Though England at the time was enjoying a period of domestic peace, the danger of renewed civil strife was never far away. From abroad came threats from hostile Roman Catholic countries like Spain and France. At home, both Elizabeth's court and Shakespeare's theater company were targets of abuse from the growing English fundamentalist movement we call Puritanism. In this period, England was enjoying a great expansion of international trade, and London's growing merchant class was largely made up of Puritans, who regarded the theater as sinful and were forever pressing either the Queen or the Lord Mayor to close it down. Then there were members of Elizabeth's own court who believed she was not aggressive enough in her defiance of Puritans at home or Catholics abroad. One such man was the Earl of Essex, one of Elizabeth's court favorites (and possibly her lover), who in 1600 attempted to storm the palace and overthrow her. This incident must have left a great impression on Shakespeare and his company, for they came very close to being executed with Essex and his conspirators, one of whom had paid them a large sum to revive Shakespeare's Richard II, in which a weak king is forced to abdicate, as part of a propaganda campaign to justify Essex's attempted coup d'etat.


The performance, like the coup, apparently attracted little support. Elizabeth knew the publicity value of mercy, however, and Shakespeare's company performed for her at the palace the night before the conspirators were hanged. It can hardly be a coincidence that within the next two years Shakespeare wrote Hamlet, in which a play is performed in an unsuccessful attempt to depose a reigning king. The Essex incident must have taught him by direct experience the risks inherent in trifling with the power of the established political order.

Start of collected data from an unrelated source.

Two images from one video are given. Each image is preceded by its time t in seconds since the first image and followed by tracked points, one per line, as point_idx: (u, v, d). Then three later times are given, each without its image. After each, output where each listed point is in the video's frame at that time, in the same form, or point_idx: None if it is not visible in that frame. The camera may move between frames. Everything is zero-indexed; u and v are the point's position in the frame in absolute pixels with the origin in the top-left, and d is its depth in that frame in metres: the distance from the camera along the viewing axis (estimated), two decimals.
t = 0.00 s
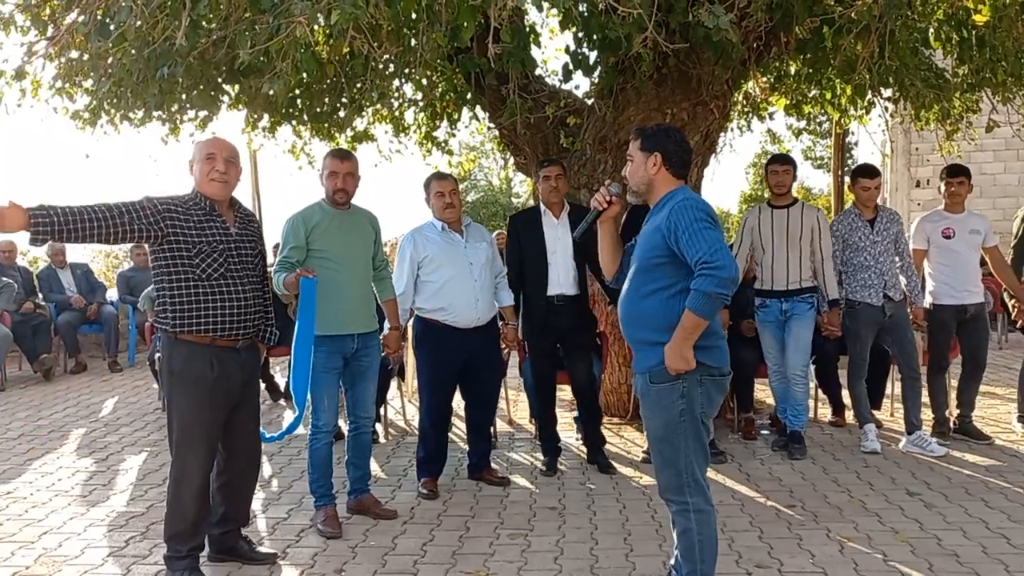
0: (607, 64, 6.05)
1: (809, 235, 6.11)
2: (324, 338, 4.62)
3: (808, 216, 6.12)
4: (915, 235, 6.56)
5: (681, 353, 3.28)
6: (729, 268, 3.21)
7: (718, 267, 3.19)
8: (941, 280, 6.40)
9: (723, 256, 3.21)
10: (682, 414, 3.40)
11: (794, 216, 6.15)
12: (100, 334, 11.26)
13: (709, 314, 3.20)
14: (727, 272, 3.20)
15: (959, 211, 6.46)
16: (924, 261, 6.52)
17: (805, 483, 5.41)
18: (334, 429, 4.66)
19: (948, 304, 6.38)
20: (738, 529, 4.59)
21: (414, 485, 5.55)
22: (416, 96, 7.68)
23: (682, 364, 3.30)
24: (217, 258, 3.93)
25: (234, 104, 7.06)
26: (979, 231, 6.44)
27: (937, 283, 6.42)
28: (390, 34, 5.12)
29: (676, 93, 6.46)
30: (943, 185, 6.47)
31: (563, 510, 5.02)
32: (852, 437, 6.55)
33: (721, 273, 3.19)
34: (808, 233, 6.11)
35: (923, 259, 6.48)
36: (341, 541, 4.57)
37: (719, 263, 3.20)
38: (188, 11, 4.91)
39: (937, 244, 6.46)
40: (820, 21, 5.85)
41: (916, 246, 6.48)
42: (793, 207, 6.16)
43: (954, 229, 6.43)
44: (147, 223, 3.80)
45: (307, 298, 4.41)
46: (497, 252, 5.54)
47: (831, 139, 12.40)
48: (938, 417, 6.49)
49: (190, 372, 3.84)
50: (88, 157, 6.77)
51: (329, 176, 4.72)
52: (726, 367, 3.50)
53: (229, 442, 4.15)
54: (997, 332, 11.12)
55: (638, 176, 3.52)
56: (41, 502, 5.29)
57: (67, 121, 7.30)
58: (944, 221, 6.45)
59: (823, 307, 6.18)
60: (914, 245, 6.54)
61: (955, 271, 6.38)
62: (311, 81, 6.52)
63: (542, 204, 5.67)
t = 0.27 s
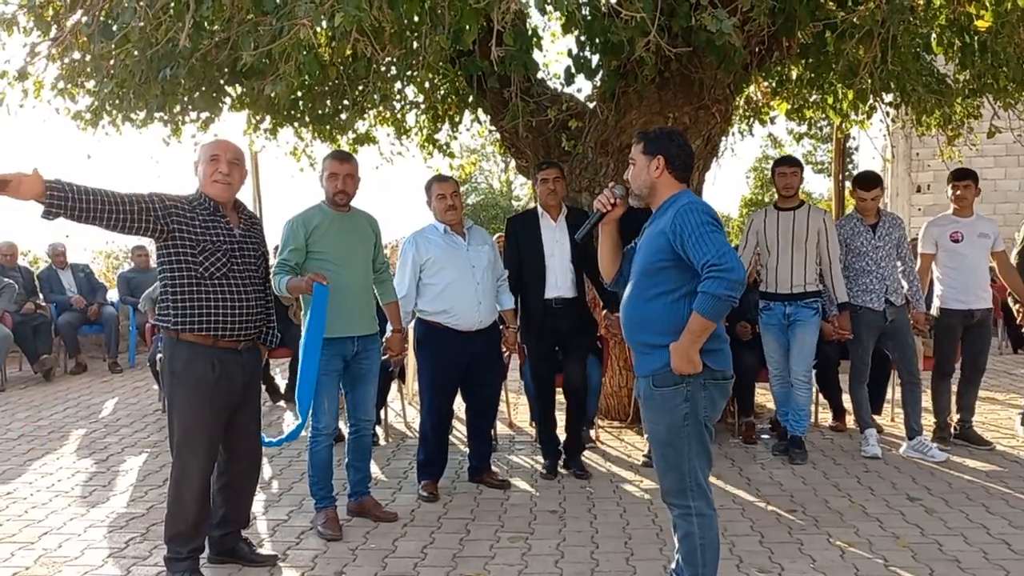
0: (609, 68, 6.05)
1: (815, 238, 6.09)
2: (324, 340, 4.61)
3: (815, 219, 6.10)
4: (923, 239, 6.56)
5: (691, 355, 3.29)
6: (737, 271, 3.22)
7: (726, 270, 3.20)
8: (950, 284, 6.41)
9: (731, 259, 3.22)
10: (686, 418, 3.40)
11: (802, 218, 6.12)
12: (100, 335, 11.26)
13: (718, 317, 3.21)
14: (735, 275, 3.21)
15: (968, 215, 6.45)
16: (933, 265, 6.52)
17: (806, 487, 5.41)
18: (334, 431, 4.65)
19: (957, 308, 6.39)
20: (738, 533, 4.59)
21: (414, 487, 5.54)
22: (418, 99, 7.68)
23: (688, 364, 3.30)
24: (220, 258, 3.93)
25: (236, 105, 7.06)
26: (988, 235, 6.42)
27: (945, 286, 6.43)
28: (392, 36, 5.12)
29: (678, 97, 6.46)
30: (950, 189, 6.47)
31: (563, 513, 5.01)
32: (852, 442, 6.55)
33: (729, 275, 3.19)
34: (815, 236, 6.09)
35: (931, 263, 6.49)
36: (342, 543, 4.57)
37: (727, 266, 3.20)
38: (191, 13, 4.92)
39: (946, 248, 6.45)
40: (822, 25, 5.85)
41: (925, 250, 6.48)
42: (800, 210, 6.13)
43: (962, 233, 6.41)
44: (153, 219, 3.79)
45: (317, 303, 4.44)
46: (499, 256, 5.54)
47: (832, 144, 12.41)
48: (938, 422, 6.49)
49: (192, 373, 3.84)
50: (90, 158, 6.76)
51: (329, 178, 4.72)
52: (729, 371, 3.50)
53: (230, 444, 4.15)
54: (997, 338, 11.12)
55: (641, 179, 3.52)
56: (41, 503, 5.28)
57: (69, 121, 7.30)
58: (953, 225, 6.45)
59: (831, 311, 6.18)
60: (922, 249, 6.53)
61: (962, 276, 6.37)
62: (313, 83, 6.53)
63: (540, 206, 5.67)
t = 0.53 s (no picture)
0: (611, 70, 6.05)
1: (821, 241, 6.06)
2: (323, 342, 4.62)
3: (822, 221, 6.07)
4: (930, 241, 6.56)
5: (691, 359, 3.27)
6: (739, 276, 3.23)
7: (727, 274, 3.20)
8: (956, 285, 6.41)
9: (733, 263, 3.23)
10: (689, 421, 3.39)
11: (810, 219, 6.09)
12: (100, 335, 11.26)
13: (719, 321, 3.21)
14: (737, 279, 3.21)
15: (976, 217, 6.45)
16: (938, 267, 6.52)
17: (807, 490, 5.40)
18: (335, 433, 4.65)
19: (960, 310, 6.39)
20: (740, 536, 4.59)
21: (414, 489, 5.53)
22: (419, 100, 7.68)
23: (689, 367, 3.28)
24: (223, 257, 3.93)
25: (238, 106, 7.06)
26: (995, 238, 6.43)
27: (948, 288, 6.44)
28: (395, 37, 5.12)
29: (680, 99, 6.46)
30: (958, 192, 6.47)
31: (564, 515, 5.01)
32: (853, 445, 6.55)
33: (731, 280, 3.20)
34: (822, 239, 6.06)
35: (937, 264, 6.49)
36: (342, 544, 4.56)
37: (729, 270, 3.21)
38: (195, 13, 4.92)
39: (952, 249, 6.44)
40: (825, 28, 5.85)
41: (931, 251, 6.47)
42: (807, 213, 6.09)
43: (970, 235, 6.41)
44: (161, 216, 3.79)
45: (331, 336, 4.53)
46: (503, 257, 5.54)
47: (833, 148, 12.41)
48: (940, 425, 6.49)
49: (193, 373, 3.84)
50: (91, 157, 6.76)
51: (328, 179, 4.72)
52: (732, 374, 3.50)
53: (231, 445, 4.14)
54: (997, 341, 11.12)
55: (644, 181, 3.52)
56: (42, 502, 5.28)
57: (71, 121, 7.31)
58: (961, 226, 6.44)
59: (833, 315, 6.14)
60: (929, 250, 6.53)
61: (967, 278, 6.37)
62: (315, 83, 6.53)
63: (543, 207, 5.68)
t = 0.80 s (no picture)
0: (613, 72, 6.05)
1: (821, 242, 6.05)
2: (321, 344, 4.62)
3: (821, 223, 6.07)
4: (934, 243, 6.54)
5: (690, 372, 3.27)
6: (738, 282, 3.22)
7: (726, 280, 3.20)
8: (957, 287, 6.41)
9: (732, 269, 3.22)
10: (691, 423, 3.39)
11: (808, 222, 6.08)
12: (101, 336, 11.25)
13: (716, 327, 3.20)
14: (735, 285, 3.21)
15: (980, 220, 6.45)
16: (941, 268, 6.53)
17: (809, 492, 5.40)
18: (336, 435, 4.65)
19: (960, 311, 6.38)
20: (742, 538, 4.58)
21: (417, 490, 5.54)
22: (420, 101, 7.68)
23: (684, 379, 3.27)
24: (227, 257, 3.93)
25: (240, 106, 7.06)
26: (999, 241, 6.42)
27: (950, 290, 6.45)
28: (398, 38, 5.12)
29: (683, 101, 6.46)
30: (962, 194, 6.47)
31: (566, 517, 5.01)
32: (855, 448, 6.55)
33: (730, 285, 3.20)
34: (821, 239, 6.06)
35: (939, 266, 6.49)
36: (344, 546, 4.56)
37: (727, 275, 3.21)
38: (198, 14, 4.92)
39: (956, 252, 6.44)
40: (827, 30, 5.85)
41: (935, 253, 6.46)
42: (806, 214, 6.08)
43: (973, 238, 6.40)
44: (168, 214, 3.80)
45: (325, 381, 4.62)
46: (506, 258, 5.53)
47: (833, 151, 12.42)
48: (942, 428, 6.49)
49: (196, 373, 3.84)
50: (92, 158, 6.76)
51: (325, 180, 4.73)
52: (734, 377, 3.50)
53: (234, 445, 4.14)
54: (998, 343, 11.11)
55: (646, 184, 3.52)
56: (43, 503, 5.27)
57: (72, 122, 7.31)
58: (965, 229, 6.43)
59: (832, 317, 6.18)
60: (932, 252, 6.53)
61: (971, 281, 6.37)
62: (317, 84, 6.53)
63: (548, 209, 5.67)
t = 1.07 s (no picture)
0: (616, 73, 6.04)
1: (811, 246, 6.06)
2: (319, 346, 4.61)
3: (812, 225, 6.07)
4: (931, 246, 6.54)
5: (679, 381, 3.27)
6: (736, 291, 3.22)
7: (724, 288, 3.19)
8: (956, 291, 6.39)
9: (730, 278, 3.22)
10: (695, 424, 3.39)
11: (799, 225, 6.08)
12: (102, 337, 11.24)
13: (712, 336, 3.19)
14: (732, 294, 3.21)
15: (977, 223, 6.45)
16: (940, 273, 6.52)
17: (812, 494, 5.40)
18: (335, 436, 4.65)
19: (960, 315, 6.37)
20: (746, 540, 4.58)
21: (419, 491, 5.53)
22: (422, 102, 7.68)
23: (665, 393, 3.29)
24: (231, 259, 3.93)
25: (241, 107, 7.06)
26: (996, 243, 6.42)
27: (948, 293, 6.43)
28: (402, 39, 5.12)
29: (685, 102, 6.44)
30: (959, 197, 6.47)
31: (569, 518, 5.00)
32: (858, 450, 6.54)
33: (727, 295, 3.19)
34: (812, 242, 6.06)
35: (939, 270, 6.49)
36: (347, 547, 4.55)
37: (725, 284, 3.20)
38: (201, 14, 4.91)
39: (954, 255, 6.44)
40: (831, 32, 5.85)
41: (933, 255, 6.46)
42: (797, 217, 6.08)
43: (971, 241, 6.40)
44: (177, 212, 3.80)
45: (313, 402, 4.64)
46: (509, 260, 5.54)
47: (834, 153, 12.42)
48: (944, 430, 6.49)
49: (200, 374, 3.83)
50: (94, 159, 6.75)
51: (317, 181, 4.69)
52: (738, 380, 3.49)
53: (237, 447, 4.13)
54: (999, 346, 11.10)
55: (652, 184, 3.52)
56: (45, 504, 5.26)
57: (74, 122, 7.31)
58: (962, 232, 6.43)
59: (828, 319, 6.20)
60: (930, 256, 6.53)
61: (970, 285, 6.35)
62: (319, 85, 6.53)
63: (555, 210, 5.67)
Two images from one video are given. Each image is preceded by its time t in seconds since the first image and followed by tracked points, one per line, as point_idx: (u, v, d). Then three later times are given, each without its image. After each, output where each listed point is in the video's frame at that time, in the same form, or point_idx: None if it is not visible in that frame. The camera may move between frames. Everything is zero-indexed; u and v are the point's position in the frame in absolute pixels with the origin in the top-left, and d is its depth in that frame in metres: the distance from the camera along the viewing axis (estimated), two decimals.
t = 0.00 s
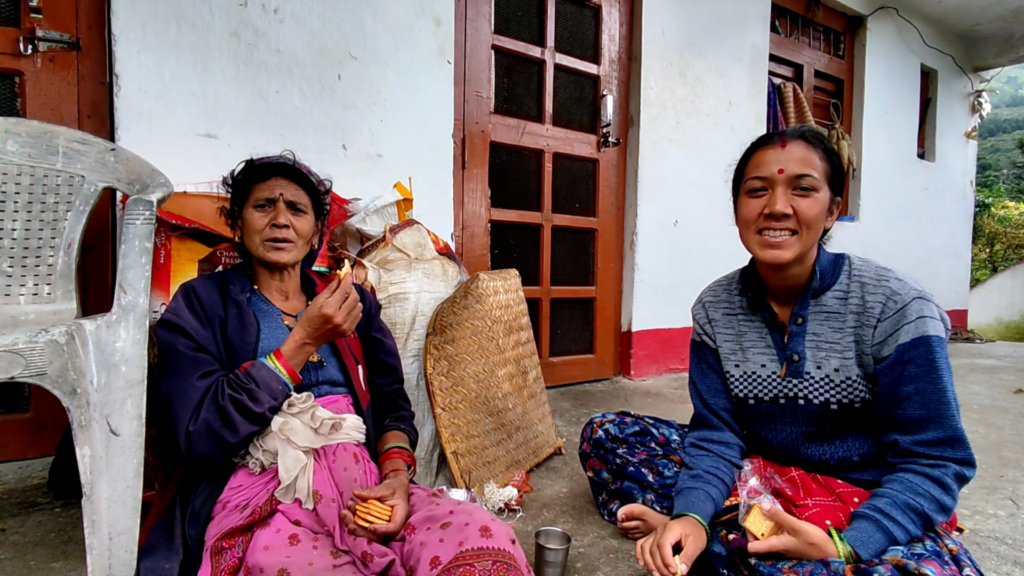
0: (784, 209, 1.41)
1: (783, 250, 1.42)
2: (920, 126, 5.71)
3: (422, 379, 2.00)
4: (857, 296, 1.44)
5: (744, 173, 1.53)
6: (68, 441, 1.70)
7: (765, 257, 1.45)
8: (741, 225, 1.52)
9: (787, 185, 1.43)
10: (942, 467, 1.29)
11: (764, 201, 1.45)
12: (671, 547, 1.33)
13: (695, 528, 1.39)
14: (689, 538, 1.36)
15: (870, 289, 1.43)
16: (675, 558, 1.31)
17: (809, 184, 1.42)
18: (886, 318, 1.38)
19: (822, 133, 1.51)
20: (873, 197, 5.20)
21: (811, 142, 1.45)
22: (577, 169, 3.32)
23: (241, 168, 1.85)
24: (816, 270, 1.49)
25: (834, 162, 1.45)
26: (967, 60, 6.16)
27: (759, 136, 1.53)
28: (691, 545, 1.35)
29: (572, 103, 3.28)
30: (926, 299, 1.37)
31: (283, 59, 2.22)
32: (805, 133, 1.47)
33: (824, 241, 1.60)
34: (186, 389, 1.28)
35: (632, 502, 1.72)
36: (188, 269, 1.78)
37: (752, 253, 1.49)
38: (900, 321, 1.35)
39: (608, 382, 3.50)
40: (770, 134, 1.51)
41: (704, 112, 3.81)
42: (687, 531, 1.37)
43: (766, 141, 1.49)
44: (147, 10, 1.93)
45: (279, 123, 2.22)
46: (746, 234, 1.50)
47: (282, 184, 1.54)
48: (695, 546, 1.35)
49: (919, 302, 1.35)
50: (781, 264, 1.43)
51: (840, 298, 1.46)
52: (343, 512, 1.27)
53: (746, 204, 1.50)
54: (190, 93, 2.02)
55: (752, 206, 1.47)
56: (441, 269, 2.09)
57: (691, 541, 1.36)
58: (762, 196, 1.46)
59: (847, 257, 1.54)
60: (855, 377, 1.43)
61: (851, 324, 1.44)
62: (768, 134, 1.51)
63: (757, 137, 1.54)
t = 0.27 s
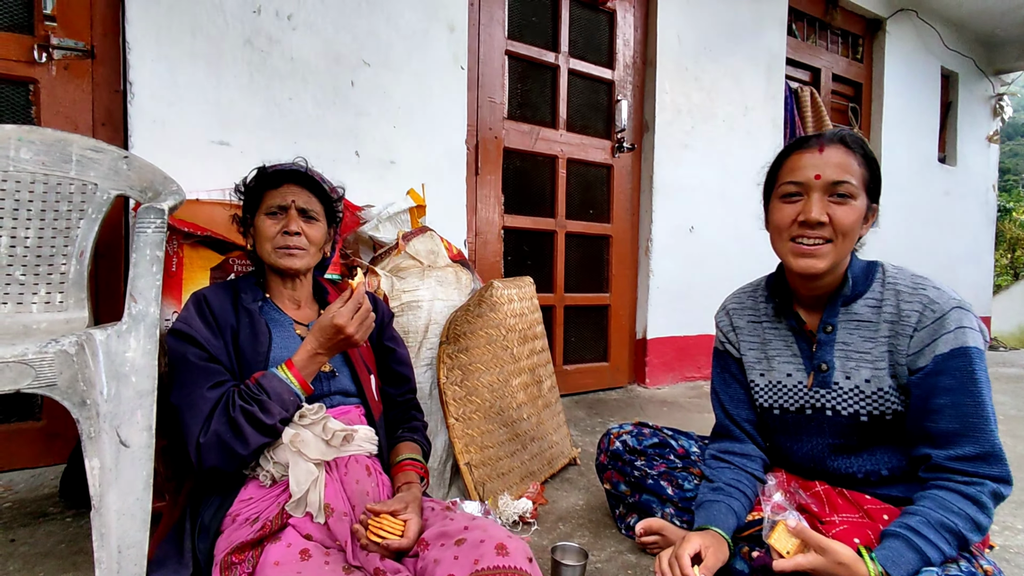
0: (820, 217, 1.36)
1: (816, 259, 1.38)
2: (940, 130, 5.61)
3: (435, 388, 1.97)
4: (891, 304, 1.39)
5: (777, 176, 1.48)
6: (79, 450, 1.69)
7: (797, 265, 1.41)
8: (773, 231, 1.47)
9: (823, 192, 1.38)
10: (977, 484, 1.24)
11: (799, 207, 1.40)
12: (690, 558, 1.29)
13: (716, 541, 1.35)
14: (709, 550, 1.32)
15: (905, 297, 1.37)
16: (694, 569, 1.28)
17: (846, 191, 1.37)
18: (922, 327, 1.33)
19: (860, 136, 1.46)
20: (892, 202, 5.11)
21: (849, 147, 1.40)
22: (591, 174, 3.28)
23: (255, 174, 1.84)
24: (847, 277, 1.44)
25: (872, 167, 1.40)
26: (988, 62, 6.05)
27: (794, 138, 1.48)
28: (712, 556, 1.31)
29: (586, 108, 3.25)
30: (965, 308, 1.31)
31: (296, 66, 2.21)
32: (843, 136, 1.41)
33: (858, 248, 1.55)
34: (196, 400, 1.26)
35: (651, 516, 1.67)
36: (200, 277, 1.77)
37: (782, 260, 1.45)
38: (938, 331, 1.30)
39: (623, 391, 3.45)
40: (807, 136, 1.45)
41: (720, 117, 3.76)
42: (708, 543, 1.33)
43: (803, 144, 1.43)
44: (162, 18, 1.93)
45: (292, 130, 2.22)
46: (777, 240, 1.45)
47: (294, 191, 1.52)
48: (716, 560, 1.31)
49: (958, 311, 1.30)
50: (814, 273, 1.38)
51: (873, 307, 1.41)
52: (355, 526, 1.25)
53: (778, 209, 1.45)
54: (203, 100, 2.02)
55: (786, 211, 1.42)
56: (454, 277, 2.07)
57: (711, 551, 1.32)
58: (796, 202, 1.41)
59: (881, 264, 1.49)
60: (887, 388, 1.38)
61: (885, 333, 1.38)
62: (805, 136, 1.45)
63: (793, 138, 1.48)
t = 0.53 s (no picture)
0: (860, 223, 1.32)
1: (854, 266, 1.34)
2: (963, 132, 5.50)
3: (453, 397, 1.94)
4: (932, 314, 1.34)
5: (815, 180, 1.44)
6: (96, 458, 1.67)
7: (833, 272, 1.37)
8: (808, 236, 1.44)
9: (863, 197, 1.34)
10: (1019, 501, 1.18)
11: (838, 213, 1.36)
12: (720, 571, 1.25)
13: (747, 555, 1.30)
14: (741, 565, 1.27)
15: (947, 307, 1.33)
16: None
17: (888, 197, 1.33)
18: (965, 338, 1.28)
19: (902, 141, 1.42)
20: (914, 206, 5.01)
21: (892, 151, 1.36)
22: (608, 179, 3.24)
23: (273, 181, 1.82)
24: (886, 285, 1.39)
25: (915, 173, 1.36)
26: (1011, 64, 5.93)
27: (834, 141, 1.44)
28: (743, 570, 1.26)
29: (603, 112, 3.22)
30: (1011, 319, 1.27)
31: (313, 71, 2.20)
32: (886, 140, 1.37)
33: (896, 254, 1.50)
34: (214, 410, 1.24)
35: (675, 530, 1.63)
36: (217, 284, 1.77)
37: (818, 266, 1.41)
38: (982, 342, 1.26)
39: (640, 398, 3.40)
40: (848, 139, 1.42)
41: (739, 120, 3.71)
42: (738, 557, 1.28)
43: (844, 148, 1.40)
44: (180, 25, 1.93)
45: (309, 136, 2.21)
46: (813, 246, 1.41)
47: (313, 199, 1.50)
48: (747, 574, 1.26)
49: (1003, 322, 1.26)
50: (851, 281, 1.35)
51: (913, 317, 1.37)
52: (375, 540, 1.22)
53: (816, 214, 1.41)
54: (221, 106, 2.02)
55: (824, 217, 1.38)
56: (472, 283, 2.04)
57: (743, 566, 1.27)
58: (834, 207, 1.38)
59: (921, 273, 1.44)
60: (927, 401, 1.33)
61: (925, 344, 1.34)
62: (846, 139, 1.41)
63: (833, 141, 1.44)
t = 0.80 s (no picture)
0: (894, 225, 1.27)
1: (887, 269, 1.28)
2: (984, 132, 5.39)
3: (468, 403, 1.89)
4: (971, 319, 1.28)
5: (844, 180, 1.39)
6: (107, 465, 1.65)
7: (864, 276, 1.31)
8: (837, 238, 1.38)
9: (897, 198, 1.29)
10: None
11: (870, 214, 1.31)
12: None
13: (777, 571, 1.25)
14: None
15: (986, 311, 1.27)
16: None
17: (923, 198, 1.28)
18: (1006, 344, 1.23)
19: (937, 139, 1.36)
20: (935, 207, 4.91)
21: (927, 150, 1.30)
22: (623, 181, 3.20)
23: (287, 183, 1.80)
24: (920, 289, 1.34)
25: (951, 172, 1.31)
26: None
27: (864, 139, 1.38)
28: None
29: (618, 113, 3.17)
30: None
31: (326, 73, 2.18)
32: (920, 139, 1.32)
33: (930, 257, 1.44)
34: (228, 418, 1.21)
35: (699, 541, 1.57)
36: (229, 288, 1.74)
37: (847, 270, 1.36)
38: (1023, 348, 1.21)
39: (657, 403, 3.34)
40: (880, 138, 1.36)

Elizabeth's gift for keeping the conflicting elements around her in balance continued until her death in 1603, and her successor, James I, a Scotsman, managed to oversee two further decades of peace. James enjoyed theatrical entertainment, and under his reign, Shakespeare and his colleagues rose to unprecedented prosperity. In 1604 they were officially declared the King's Men, which gave them the status of servants to the royal household.

Shakespeare's son Hamnet died in 1596, about four years before the first performance of Hamlet. Whether he inspired the character of Hamlet in any way, we probably will never know. Some scholars have suggested that the approaching death of Shakespeare's father (he died in 1601) was another emotional shock that contributed to the writing of Hamlet, the hero of which is driven by the thought of his father's sufferings after death. This is only speculation, of course. What we do know is that Shakespeare retired from the theater in 1611 and went to live in Stratford, where he had bought the second biggest house in town, called New Place. He died there in 1616; his wife Anne died in 1623. Both Shakespeare's daughters had married by the time of his death. Because Judith's two sons both died young and Susanna's daughter Elizabeth- though she married twice and even became a baroness- had no children, there are no descendants of Shakespeare among us today.

On Shakespeare's tombstone in Stratford is inscribed a famous rhyme, putting a curse on anyone who dares to disturb his grave:

Good friend, for Jesus' sake forbear
To dig the dust enclosed here.
Blest be the man that spares these stones,
And curst be he that moves my bones.

The inscription had led to speculation that manuscripts of unpublished works were buried with Shakespeare or that the grave may in fact be empty because the writing attributed to him was produced by other hands. (A few scholars have argued that contemporaries like Francis Bacon wrote plays attributed to Shakespeare, but this notion is generally discredited.) The rhyme is a final mystery, reminding us that Shakespeare is lost to us. Only by his work may we know him.